This manuscript contains the Tetragrammaton ιεωα (IEŌA) written in col. XV, line 10 (PGM VII:531) in the Victory Charm. R. F. Hock transcribes and translates the text as follows:

Victory charm:
 "Helios, Helios, hear me, NN, Helios, lord, Great God, you who maintain all things and who give life / and who rule the world, toward whom all things go, from whom they also came, untiring,
ĒIE ELĒIE IEŌA ROUBA ANAMAŌ MERMAŌ CHADAMATHA ARDAMATHA PEPHRE ANAMALAZŌ PHĒCHEIDEU ENEDEREU SIMATOI MERMEREŌ AMALAXIPHIA MERSIPHIA EREME THASTEU PAIE PHEREDŌNAX ANAIE / GELEŌ AMARA MATŌR MŌRMARĒSIO NEOUTHŌN ALAŌ AGELAŌ AMAR AMATŌR MŌRMASI SOUTHŌN ANAMAŌ GALAMARARMA.
 Hear me, lord Helios, and let the NN matter take place on time".
 Say this while you make an offering over oak charcoal, sacred incense, with which has been mixed the brain of a wholly black ram and the wheat meal of a certain plant.

Bernard Alfrink offers an explanation of the text:

However, there are a few cases that seem to suggest the pronunciation Jehovah.
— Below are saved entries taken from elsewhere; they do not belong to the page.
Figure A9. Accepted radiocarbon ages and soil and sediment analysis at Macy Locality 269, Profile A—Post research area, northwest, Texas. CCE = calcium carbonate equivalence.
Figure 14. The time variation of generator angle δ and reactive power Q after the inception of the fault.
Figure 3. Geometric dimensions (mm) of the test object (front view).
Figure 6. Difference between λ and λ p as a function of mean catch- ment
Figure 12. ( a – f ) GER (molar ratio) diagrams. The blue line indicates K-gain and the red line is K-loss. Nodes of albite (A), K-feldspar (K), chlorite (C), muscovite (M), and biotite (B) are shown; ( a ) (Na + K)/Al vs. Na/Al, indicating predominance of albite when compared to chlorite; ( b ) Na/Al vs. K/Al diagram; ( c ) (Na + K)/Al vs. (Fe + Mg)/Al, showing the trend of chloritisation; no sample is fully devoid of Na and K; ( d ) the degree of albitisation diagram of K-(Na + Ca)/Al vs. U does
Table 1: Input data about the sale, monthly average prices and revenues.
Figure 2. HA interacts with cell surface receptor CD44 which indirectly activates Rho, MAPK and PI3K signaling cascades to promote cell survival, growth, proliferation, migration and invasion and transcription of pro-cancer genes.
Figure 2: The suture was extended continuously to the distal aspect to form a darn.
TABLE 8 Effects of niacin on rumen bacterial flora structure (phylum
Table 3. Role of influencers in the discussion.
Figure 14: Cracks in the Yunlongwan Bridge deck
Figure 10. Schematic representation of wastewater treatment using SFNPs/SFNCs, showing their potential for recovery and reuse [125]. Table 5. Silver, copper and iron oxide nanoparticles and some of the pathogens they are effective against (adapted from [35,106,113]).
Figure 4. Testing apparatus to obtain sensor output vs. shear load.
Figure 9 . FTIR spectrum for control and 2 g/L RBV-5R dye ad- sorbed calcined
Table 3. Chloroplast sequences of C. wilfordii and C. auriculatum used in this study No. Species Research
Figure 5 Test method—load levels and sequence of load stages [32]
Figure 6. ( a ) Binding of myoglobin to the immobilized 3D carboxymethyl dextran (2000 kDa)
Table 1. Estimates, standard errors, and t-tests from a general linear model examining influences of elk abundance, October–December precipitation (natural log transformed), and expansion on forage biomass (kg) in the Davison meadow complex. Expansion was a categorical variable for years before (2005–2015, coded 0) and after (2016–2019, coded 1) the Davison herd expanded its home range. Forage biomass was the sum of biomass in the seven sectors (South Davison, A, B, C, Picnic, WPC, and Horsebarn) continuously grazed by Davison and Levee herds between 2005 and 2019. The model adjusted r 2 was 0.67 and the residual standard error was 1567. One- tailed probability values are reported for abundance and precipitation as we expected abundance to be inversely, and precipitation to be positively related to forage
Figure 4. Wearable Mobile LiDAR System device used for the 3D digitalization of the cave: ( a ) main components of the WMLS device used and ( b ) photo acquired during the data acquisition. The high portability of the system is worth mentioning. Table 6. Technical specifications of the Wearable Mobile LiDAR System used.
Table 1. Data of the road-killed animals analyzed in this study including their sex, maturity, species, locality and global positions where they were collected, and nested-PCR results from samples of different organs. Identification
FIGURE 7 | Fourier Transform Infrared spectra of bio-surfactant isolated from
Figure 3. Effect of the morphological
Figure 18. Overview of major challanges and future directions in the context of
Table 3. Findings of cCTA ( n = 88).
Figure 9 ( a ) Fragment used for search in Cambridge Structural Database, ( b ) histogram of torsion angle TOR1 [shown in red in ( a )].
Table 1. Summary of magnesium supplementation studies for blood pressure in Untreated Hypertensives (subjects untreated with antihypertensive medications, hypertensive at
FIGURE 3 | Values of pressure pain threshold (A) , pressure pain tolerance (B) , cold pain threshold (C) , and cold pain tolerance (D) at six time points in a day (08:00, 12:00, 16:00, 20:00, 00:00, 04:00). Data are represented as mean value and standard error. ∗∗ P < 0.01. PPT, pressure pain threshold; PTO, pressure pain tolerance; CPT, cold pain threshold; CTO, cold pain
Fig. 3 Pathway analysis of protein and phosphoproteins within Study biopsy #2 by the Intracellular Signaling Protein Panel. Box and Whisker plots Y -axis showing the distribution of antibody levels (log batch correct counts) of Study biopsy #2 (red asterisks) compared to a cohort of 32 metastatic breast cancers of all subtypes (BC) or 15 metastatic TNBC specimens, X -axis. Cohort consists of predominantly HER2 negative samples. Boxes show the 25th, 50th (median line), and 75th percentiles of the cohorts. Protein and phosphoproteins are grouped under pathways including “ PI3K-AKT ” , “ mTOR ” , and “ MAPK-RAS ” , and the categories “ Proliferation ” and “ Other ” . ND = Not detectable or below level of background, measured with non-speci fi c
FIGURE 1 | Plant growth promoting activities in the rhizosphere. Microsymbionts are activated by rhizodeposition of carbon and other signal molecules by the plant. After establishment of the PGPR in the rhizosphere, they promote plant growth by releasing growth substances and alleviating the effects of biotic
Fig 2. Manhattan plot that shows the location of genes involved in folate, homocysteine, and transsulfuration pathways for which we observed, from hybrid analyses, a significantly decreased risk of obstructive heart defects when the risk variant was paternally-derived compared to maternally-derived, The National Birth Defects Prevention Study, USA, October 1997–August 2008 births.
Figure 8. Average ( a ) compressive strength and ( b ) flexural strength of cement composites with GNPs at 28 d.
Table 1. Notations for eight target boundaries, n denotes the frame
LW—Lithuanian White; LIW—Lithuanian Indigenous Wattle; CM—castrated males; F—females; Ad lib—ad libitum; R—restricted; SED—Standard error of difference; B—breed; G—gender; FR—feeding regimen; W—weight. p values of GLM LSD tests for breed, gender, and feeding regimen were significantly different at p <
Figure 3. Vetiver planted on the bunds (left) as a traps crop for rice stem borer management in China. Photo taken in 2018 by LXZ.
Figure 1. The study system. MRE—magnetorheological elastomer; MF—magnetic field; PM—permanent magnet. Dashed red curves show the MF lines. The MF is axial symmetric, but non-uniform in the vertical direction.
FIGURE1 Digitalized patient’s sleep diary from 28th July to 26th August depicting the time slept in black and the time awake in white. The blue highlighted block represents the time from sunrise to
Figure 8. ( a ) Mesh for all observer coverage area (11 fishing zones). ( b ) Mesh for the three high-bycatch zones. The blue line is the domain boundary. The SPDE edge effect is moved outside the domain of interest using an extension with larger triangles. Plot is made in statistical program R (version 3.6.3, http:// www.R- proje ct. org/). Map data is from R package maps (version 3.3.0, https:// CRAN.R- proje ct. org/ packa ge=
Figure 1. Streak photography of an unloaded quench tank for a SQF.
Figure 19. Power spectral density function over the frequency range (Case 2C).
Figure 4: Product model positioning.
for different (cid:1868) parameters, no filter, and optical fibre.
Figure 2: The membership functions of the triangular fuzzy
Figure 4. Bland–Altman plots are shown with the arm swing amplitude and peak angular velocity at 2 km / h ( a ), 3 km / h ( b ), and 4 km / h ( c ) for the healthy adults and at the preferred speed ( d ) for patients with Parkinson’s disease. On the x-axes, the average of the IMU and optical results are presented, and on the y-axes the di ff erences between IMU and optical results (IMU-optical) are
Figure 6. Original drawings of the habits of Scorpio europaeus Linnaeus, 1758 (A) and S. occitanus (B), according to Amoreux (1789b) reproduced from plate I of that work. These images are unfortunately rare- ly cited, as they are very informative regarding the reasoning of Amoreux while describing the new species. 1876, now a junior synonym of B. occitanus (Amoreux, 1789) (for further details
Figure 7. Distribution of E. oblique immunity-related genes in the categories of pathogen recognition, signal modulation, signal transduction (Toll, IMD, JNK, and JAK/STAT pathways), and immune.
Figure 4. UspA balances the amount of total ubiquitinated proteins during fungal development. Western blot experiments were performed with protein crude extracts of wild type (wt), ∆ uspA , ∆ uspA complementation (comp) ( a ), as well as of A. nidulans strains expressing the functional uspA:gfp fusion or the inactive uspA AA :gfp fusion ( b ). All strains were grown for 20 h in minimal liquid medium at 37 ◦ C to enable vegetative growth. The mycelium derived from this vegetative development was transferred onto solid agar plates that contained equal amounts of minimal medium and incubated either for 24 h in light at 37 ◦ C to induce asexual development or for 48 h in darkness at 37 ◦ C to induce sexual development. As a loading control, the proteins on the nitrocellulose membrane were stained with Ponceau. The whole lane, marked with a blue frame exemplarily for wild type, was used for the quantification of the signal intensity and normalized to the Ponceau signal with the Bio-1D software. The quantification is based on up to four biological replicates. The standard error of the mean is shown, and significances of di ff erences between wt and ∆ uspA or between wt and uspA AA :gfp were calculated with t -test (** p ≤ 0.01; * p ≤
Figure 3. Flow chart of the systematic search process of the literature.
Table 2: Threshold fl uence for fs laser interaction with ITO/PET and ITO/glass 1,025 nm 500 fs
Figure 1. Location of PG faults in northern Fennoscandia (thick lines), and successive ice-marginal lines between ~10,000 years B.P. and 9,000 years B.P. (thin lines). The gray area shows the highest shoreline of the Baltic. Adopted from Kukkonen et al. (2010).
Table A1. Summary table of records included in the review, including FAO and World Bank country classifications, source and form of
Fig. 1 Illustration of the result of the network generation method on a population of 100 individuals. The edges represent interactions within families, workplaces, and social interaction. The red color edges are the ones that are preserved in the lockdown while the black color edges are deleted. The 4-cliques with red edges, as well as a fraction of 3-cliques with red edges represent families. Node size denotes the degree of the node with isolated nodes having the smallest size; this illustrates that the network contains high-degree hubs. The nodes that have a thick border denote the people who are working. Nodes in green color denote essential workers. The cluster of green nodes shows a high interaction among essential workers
First, there is a passage from Pap. gr. CXXI of the British Museum (1. 528-540), where Preisendanz also thinks of Jehovah, albeit with a question mark (Pr. II 24). It is a Kabbalistic formula that must be recited while burning holy incense mixed with the brains of a black goat and the flour of an unknown plant called Katananke on an oak wood fire. In this way, one will surely obtain what one asks for. Here is the formula: "Helios, Helios, hear me; Helios, lord, supreme god, who holds the universe and creates all life and reigns over the world, to whom all things are directed and from whom all things proceed, tireless." This is followed by a long series of magical words that are quite incomprehensible and, moreover, have nothing to do with the matter, but which begin with the words: ηιε: εληιε Ιεωα. The first two words contain the double ηλιε ηλιε, which also appears in 1. 528. The third word clearly recalls Jehovah. It cannot be part of the seven-vowel name of God, because it does not appear anywhere in this six-line Kabbalistic formula. The formula is composed of all kinds of other magical words, which are incomprehensible in themselves, but which are clearly unrelated to the many other formulas composed of fragments of the seven-vowel name. A combination with the following enigmatic word of the formula (ρουβα) also offers no possibilities. It appears to be an independent quantity, which must be considered, alongside the repeated Helios, as another name for the deity. And this name is easily understood if one is allowed to think of the hybrid form of Jehovah.

The name Ιεωα is rare and found in a few papyri, for example in the Greek Gospel of the Egyptians.

== Actual location ==

This manuscript is currently kept in the British Library (London) as Papyrus 121.